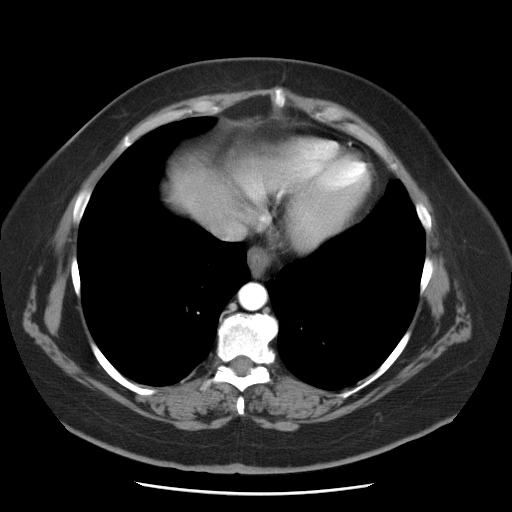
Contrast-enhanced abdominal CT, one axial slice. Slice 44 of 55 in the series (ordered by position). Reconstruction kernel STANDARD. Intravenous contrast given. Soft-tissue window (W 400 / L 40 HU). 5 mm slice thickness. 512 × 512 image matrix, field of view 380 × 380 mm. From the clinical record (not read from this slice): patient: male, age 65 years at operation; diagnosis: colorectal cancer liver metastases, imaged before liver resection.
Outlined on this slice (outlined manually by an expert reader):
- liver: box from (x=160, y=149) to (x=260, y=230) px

--

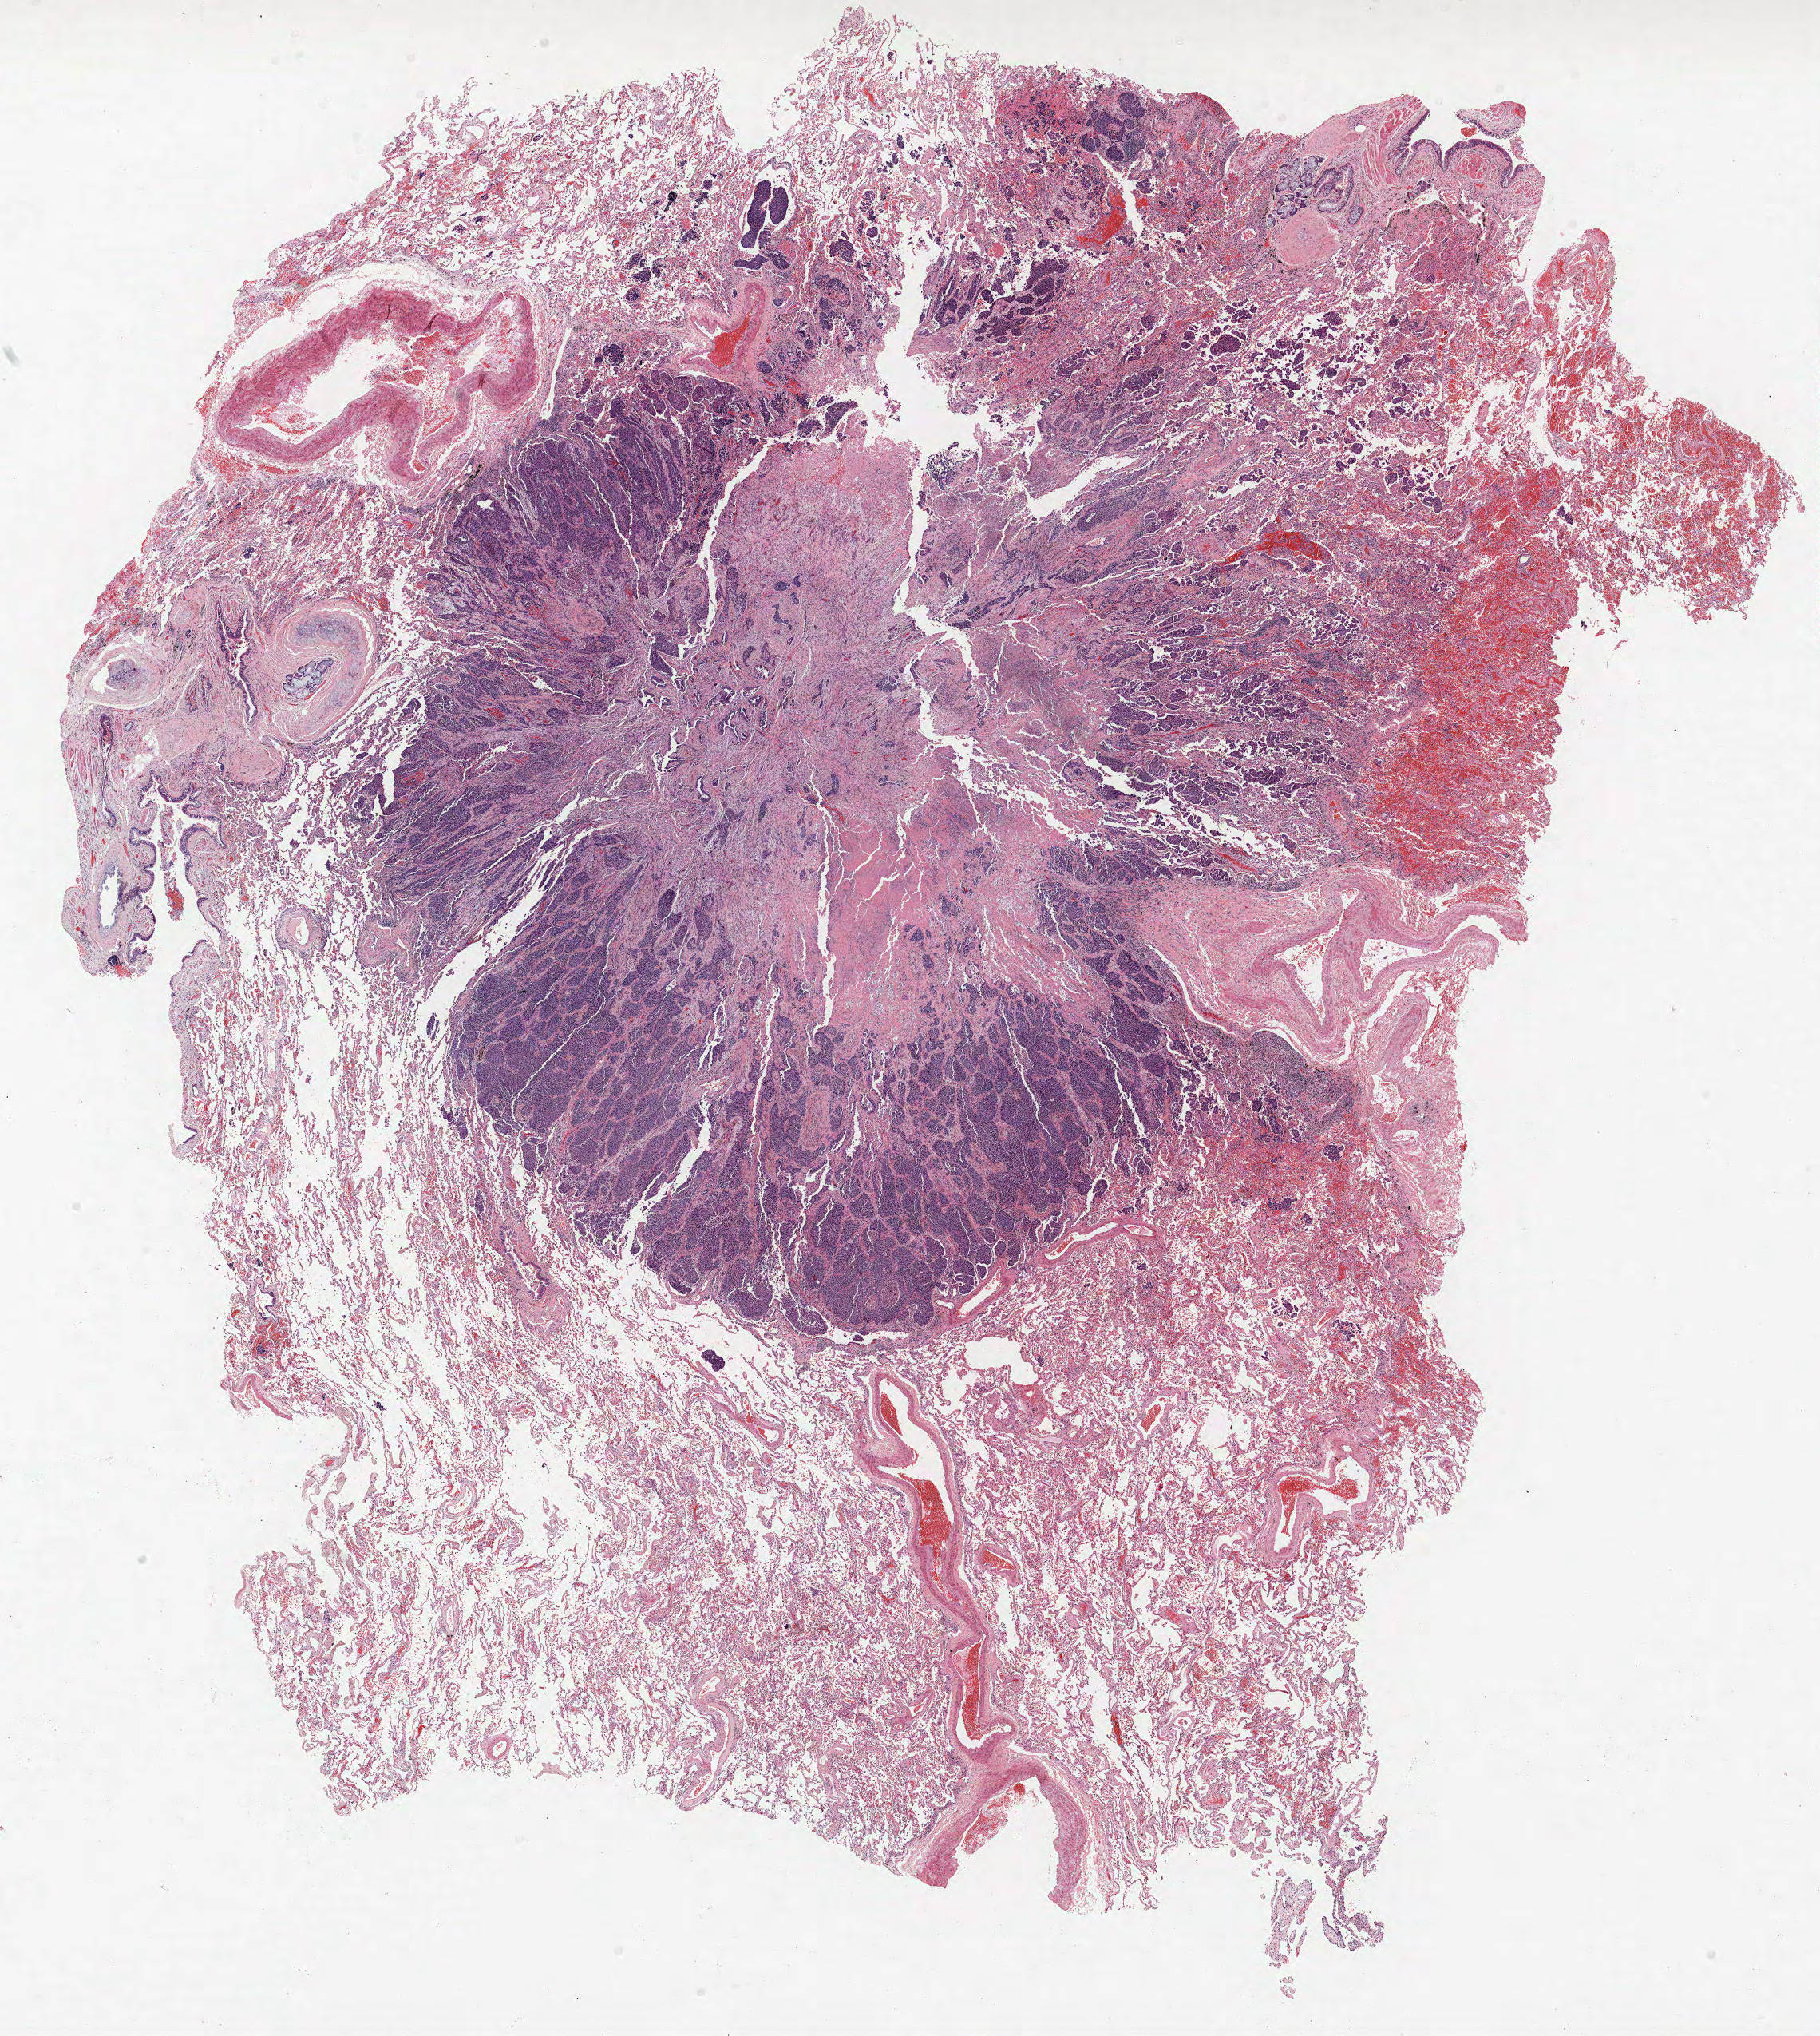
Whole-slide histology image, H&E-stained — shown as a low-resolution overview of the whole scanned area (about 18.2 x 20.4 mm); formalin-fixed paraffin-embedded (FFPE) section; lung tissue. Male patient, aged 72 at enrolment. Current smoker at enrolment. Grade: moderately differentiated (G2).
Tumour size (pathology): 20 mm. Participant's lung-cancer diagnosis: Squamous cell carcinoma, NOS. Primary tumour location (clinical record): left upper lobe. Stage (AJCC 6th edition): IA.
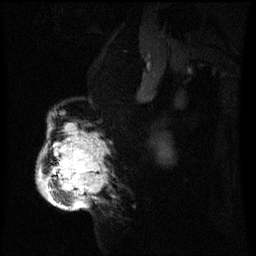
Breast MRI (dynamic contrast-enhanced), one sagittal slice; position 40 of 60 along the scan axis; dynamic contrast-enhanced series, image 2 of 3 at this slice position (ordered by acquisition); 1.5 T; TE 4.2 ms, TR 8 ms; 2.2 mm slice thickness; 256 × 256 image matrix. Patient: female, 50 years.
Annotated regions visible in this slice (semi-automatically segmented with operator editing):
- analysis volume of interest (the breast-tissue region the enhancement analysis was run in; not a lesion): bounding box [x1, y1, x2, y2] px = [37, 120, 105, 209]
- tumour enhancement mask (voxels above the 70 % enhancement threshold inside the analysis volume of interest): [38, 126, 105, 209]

Exercise — The lines above starting at the one that contains "Breast MRI (dynamic" and ending at the one that contains "Annotated regions visible" must be transcribed exactly, and no other lines may appear.

Expected answer —
Breast MRI (dynamic contrast-enhanced), one sagittal slice; position 40 of 60 along the scan axis; dynamic contrast-enhanced series, image 2 of 3 at this slice position (ordered by acquisition); 1.5 T; TE 4.2 ms, TR 8 ms; 2.2 mm slice thickness; 256 × 256 image matrix. Patient: female, 50 years.
Annotated regions visible in this slice (semi-automatically segmented with operator editing):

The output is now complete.